**WORK ORDER:** Copy out the entire listing precisely.

ENTRIES SUPPLIED section start

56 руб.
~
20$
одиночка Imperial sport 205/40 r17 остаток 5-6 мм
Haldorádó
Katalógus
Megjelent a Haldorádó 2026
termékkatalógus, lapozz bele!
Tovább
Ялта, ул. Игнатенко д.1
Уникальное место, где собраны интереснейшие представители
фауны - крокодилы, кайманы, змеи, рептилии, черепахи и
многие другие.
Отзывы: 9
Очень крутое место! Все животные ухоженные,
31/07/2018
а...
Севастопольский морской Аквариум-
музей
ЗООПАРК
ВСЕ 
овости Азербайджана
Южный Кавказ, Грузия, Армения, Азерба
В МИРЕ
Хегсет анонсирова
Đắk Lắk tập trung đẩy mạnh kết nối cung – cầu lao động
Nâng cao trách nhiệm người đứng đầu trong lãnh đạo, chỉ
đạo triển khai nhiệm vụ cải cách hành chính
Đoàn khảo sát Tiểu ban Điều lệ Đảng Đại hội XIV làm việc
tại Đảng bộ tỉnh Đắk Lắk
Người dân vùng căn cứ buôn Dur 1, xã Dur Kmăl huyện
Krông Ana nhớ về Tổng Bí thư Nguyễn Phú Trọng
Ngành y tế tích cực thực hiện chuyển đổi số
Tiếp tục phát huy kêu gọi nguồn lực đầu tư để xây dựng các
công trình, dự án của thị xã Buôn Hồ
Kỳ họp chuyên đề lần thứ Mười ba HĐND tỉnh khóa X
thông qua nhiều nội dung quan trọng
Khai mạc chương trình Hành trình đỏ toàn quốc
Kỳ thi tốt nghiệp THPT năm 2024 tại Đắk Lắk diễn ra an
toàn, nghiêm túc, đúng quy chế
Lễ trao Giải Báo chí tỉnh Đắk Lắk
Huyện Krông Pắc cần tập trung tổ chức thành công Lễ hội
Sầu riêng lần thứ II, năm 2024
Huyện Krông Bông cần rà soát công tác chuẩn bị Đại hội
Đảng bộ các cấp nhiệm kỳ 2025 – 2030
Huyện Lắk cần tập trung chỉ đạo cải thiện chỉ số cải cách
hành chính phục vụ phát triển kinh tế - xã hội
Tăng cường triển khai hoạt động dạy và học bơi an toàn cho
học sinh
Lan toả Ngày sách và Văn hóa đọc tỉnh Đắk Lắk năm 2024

ENTRIES SUPPLIED section end

**SOLUTION TO THE PROBLEM:**
56 руб.
~
20$
одиночка Imperial sport 205/40 r17 остаток 5-6 мм
Haldorádó
Katalógus
Megjelent a Haldorádó 2026
termékkatalógus, lapozz bele!
Tovább
Ялта, ул. Игнатенко д.1
Уникальное место, где собраны интереснейшие представители
фауны - крокодилы, кайманы, змеи, рептилии, черепахи и
многие другие.
Отзывы: 9
Очень крутое место! Все животные ухоженные,
31/07/2018
а...
Севастопольский морской Аквариум-
музей
ЗООПАРК
ВСЕ 
овости Азербайджана
Южный Кавказ, Грузия, Армения, Азерба
В МИРЕ
Хегсет анонсирова
Đắk Lắk tập trung đẩy mạnh kết nối cung – cầu lao động
Nâng cao trách nhiệm người đứng đầu trong lãnh đạo, chỉ
đạo triển khai nhiệm vụ cải cách hành chính
Đoàn khảo sát Tiểu ban Điều lệ Đảng Đại hội XIV làm việc
tại Đảng bộ tỉnh Đắk Lắk
Người dân vùng căn cứ buôn Dur 1, xã Dur Kmăl huyện
Krông Ana nhớ về Tổng Bí thư Nguyễn Phú Trọng
Ngành y tế tích cực thực hiện chuyển đổi số
Tiếp tục phát huy kêu gọi nguồn lực đầu tư để xây dựng các
công trình, dự án của thị xã Buôn Hồ
Kỳ họp chuyên đề lần thứ Mười ba HĐND tỉnh khóa X
thông qua nhiều nội dung quan trọng
Khai mạc chương trình Hành trình đỏ toàn quốc
Kỳ thi tốt nghiệp THPT năm 2024 tại Đắk Lắk diễn ra an
toàn, nghiêm túc, đúng quy chế
Lễ trao Giải Báo chí tỉnh Đắk Lắk
Huyện Krông Pắc cần tập trung tổ chức thành công Lễ hội
Sầu riêng lần thứ II, năm 2024
Huyện Krông Bông cần rà soát công tác chuẩn bị Đại hội
Đảng bộ các cấp nhiệm kỳ 2025 – 2030
Huyện Lắk cần tập trung chỉ đạo cải thiện chỉ số cải cách
hành chính phục vụ phát triển kinh tế - xã hội
Tăng cường triển khai hoạt động dạy và học bơi an toàn cho
học sinh
Lan toả Ngày sách và Văn hóa đọc tỉnh Đắk Lắk năm 2024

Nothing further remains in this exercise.